(Human pose keypoint data)
Start of Block

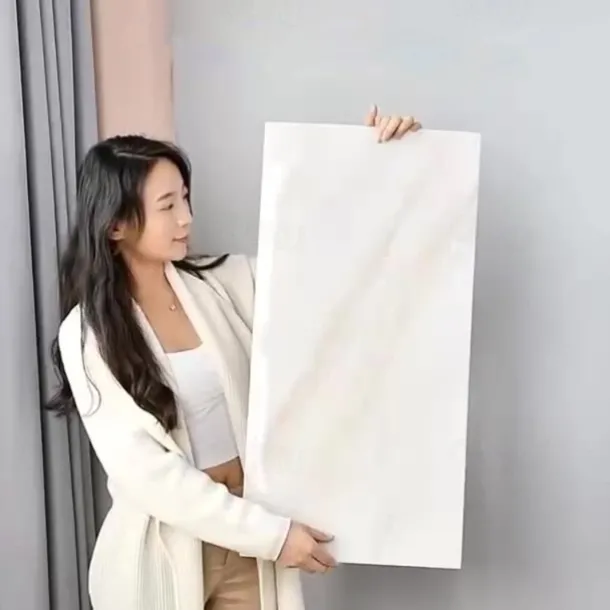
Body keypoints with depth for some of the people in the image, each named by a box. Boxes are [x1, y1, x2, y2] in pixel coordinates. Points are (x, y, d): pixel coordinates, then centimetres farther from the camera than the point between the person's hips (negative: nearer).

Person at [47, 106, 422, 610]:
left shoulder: (222, 284, -3)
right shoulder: (88, 334, -14)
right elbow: (143, 472, -19)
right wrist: (270, 532, -21)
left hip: (246, 535, 3)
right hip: (163, 547, -3)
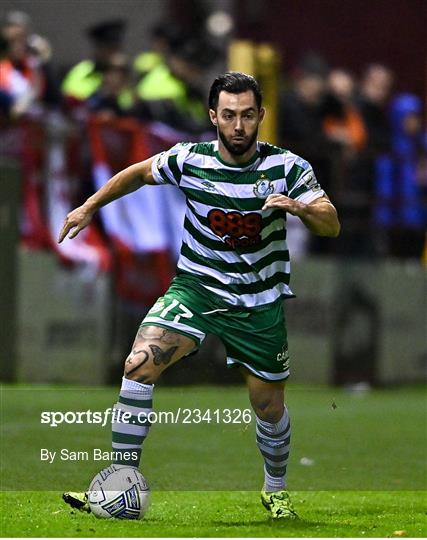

End of Block

_Exercise goal_
Pick out every line of the material that contains the string "right", matching case exactly, and copy each one.

_Answer to the exercise_
right shoulder: (88, 334, -14)
right elbow: (143, 472, -19)
right wrist: (270, 532, -21)
right hip: (163, 547, -3)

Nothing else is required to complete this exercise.